Alla tua luce

Prima della venuta di Cristo, regnavano le ombre, ma Egli, venendo sulla terra, ci ha portato, insieme alla Sua grazia, anche la Sua verità. E poiché Colui che è la verità in persona è sceso fra noi, anche noi, a nostra volta, dobbiamo essere veri e sinceri nel nostro rapporto con Lui. Essere veri e sinceri equivale infatti a vedere davvero, seppur con gli occhi della mente, le grandi meraviglie che Egli ha compiuto perché noi potessimo contemplarle. 

San Giovanni dichiara: «Il Figlio di Dio [...] ci ha dato l'intelligenza per conoscere il vero Dio. E noi siamo nel vero Dio, nel Figlio suo Gesù Cristo» (1Gv 5,20). 

La nostra professione di fede, le nostre convinzioni, la nostra preghiera, i nostri rapporti con gli altri le nostre conversazioni, le nostre discussioni e i nostri insegnamenti devono essere sinceri.

Il nostro è un tempo in cui ciascuno è tenuto ad avere un'opinione su tutto, dai temi politici e sociali a quelli religiosi, perché, in un modo o nell'altro, ognuno di noi può influire sulle decisioni prese; tuttavia le masse sono per lo più assolutamente incapaci di contribuire a tali decisioni.

L'opinione pubblica è così mutevole. Oggi il suo idolo è un determinato uomo o un determinato provvedimento, domani un altro. Essa non è mai riuscita ad andare oltre tendenza a confondere le ombre con la realtà.

Molti uomini, quando vengono a contatto con persone che soffrono e desiderano manifestare la propria solidarietà nei loro confronti, spesso esprimono il proprio dolore in modo estremamente artificioso. Non sto dicendo che sia tutta colpa loro, perché è molto difficile sapere cosa fare in questi casi: da un lato, infatti, non siamo capaci di immedesimarci in pieno nella sofferenza altrui, dall'altro, però, desideriamo comunque attestare la nostra comprensione a coloro che la provano. Allora crediamo necessario assumere un'espressione triste, ma (anche ammesso che ci riusciamo) questa non può essere genuina, perché non rispecchia la nostra situazione personale.

Alcune persone pregano non come peccatori che si rivolgono con fiducia al loro Dio, non come il pubblicano che si batteva il petto e diceva: «O Dio, abbiamo pietà di me peccatore», ma nel modo che secondo loro si adduce a chi è schiacciato dalla colpa, nella maniera a loro avviso più consona a questa difficile situazione. Sono concentrati su se stessi, impegnati a riflettere su quello che stanno facendo, e anziché accostarsi direttamente alla misericordia divina, sono pervasi dal pensiero che Dio è grande e l'uomo è la sua creatura, che Dio è in cielo e l'uomo sulla terra, che stanno compiendo una devozione alta e solenne e che devono adeguarsi al suo sublime e importantissimo significato.

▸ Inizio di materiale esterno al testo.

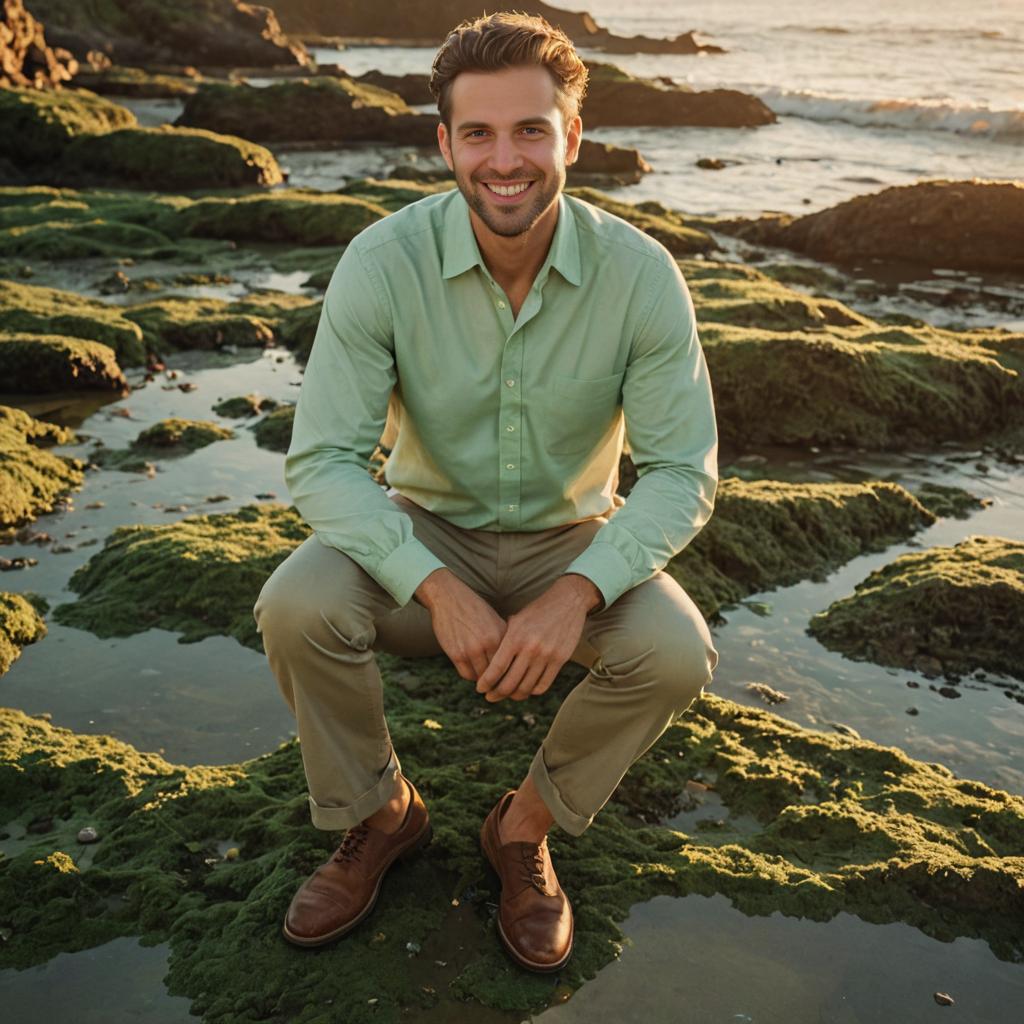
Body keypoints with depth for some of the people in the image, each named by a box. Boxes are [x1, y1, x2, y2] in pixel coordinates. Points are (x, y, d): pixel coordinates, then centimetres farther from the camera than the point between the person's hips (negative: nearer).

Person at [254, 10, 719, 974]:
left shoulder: (641, 274, -18)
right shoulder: (382, 262, -19)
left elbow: (683, 471, -16)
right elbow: (321, 460, -20)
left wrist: (576, 592, -32)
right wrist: (438, 590, -33)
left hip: (573, 541, 1)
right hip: (426, 531, 0)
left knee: (677, 653, -27)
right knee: (296, 606, -29)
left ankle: (526, 827, 3)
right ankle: (378, 814, 3)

Vi sono infiniti modi di guardare a questo mondo, ma uno soltanto è quello giusto. L'uomo dedito al piacere come quello schiavo del guadagno o quello votato al culto dell'intelletto; i poveri e i ricchi, i governanti e i governati, gli appagati e gli scontenti, i sapienti e gli ignoranti: ognuno ha il suo modo di guardare alla realtà che si presenta dinanzi ai suoi occhi e ognuno di questi è sbagliato. L'unico modo giusto di vedere le cose è quello di Dio. Aspiriamo a guardare il mondo alla maniera di Dio. Aspiriamo a vedere le cose come le vede lui, a giudicare le persone, gli eventi, le gerarchie, le fortune, i cambiamenti e gli scopi, come li giudica lui. Aspiriamo a guardare a questa vita, e a quella del mondo che verrà, e alle realtà invisibili, con gli occhi di Dio. Aspiriamo a vedere Dio nel suo splendore.

 

Accogliamo la verità con riverenza e preghiamo Dio di donarci la buona volontà, la luce divina e la forza spirituale perché essa possa portare frutto in noi.